Happy Monday! Mondays are a long ay for me at work. Sometimes, when scheduling kid activities, I forget this and over commit for after work on Mondays. Orthodontist at 3:30? Of course, no problem. I don’t know why I didn’t remember that we have piano on the other side of town at 4 on Mondays and The Dancer doesn’t even get out of school until 3:15. Note, she gets out at 3:15 if I’m at the very front of the carpool line and I can only be at the front of the carpool line if I arrive at about 2:45, which is the exact time that my last client is supposed to leave and when, at the same exact moment, I’m picking up Number 71. So, the front of the carpool line isn’t looking likely.
Oh Mondays.
Also, the air conditioning has gone out in my car again (for the second time in three weeks, three VERY HOT weeks) and the car is NOT THAT OLD.
I’m feeling overwhelmed and anxious just thinking about it. I know we can’t do all of these things and that I’m going to have to cancel one or more (the orthodontist is looking likely). I know it, but I’ll probably try and make all of it happen anyway. Because I don’t want to admit that it’s just not possible to actually do it all.

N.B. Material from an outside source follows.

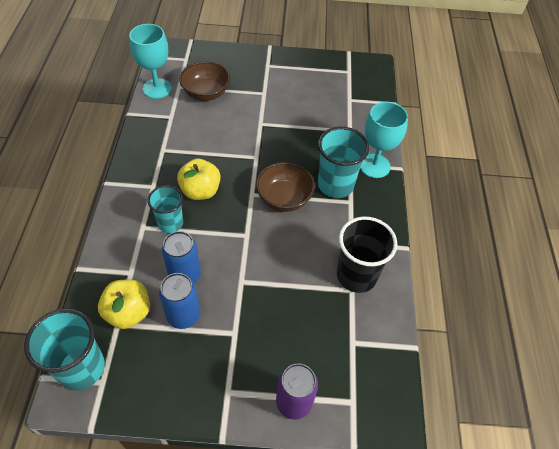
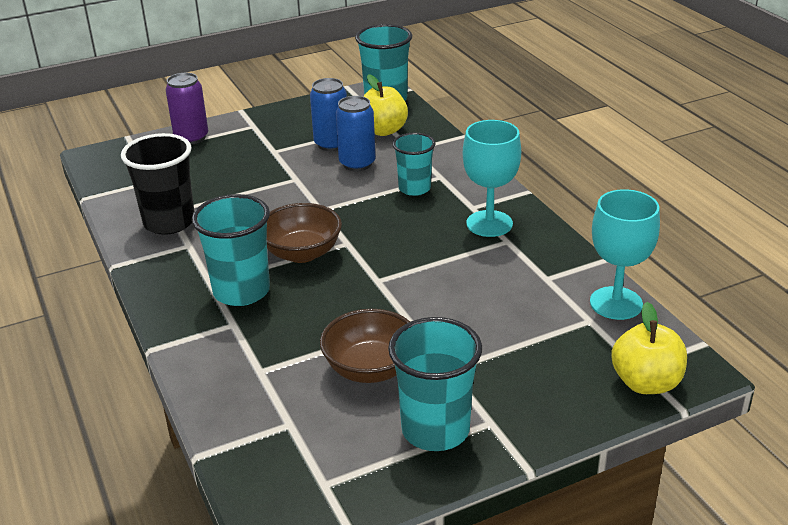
camera: 155 degrees right, 20 degrees down
(200, 191) = (412, 223): yellow apple -> yellow apple (646, 383)
(206, 93) = (537, 328): brown bowl -> brown bowl (370, 369)
(291, 71) = (435, 430): none -> turquoise cup
(374, 166) = (194, 336): turquoise goblet -> turquoise goblet (489, 224)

I can already imagine what’s going to happen. I’ll agonize over it all night. Wake up stressed out at 4AM worrying about how much trouble I’m going to get in with the orthodontist.
What’s happening right now? Is it just anxiety and a tendency towards people pleasing? NO.
It’s shame. I feel ashamed that I didn’t manage the schedule better. Shame that I didn’t set better boundaries and not allow myself to schedule that one last client at 2PM (I know that time doesn’t work and I always somehow schedule it anyway). Shame is the voice in my head telling me that a more organized mother would be able to manage all of these appointments and requirements without stress or anger.
Shame makes me irritable. It makes me cranky. It makes me want to throw up a wall between myself and everyone else that says don’t look at me. That’s the point of anger as a response to shame – it stops people from seeing us, from looking too closely.
But it also stops us from getting help. It stops us from getting reassurance. Anger is pretty ineffective in terms of getting our needs met. The antidote to shame – according to Brene Brown, is vulnerability. It’s openness. Anger doesn’t allow me to do that, but being vulnerable does.
Another antidote to anxiety? Gratitude. I assign gratitude all the time. I ask clients to write down three things they’re grateful for every day at the end of the night. But I never do it myself. So, in a doctor heal thyself sort of thing, here are three things I’m grateful for:
- that my daughter was able to play catcher today in her softball game for the first time and that she felt good about it when she was done;
- the air conditioning that is working overtime in our house to keep it a manageable cool; and
- that my older daughter has made many good friends at her school, she can be quiet and knowing she feels accepted is such a gift.
So there’s the list. I may try and write lists every day or I may just do them in my head. I don’t want it to be a drag on my energy, but I do want to make more room for gratitude in my life. If only so that I can remind myself that the drive to the orthodontist and the piano lessons and and and shall pass one day and I will be grateful that I have had the experience.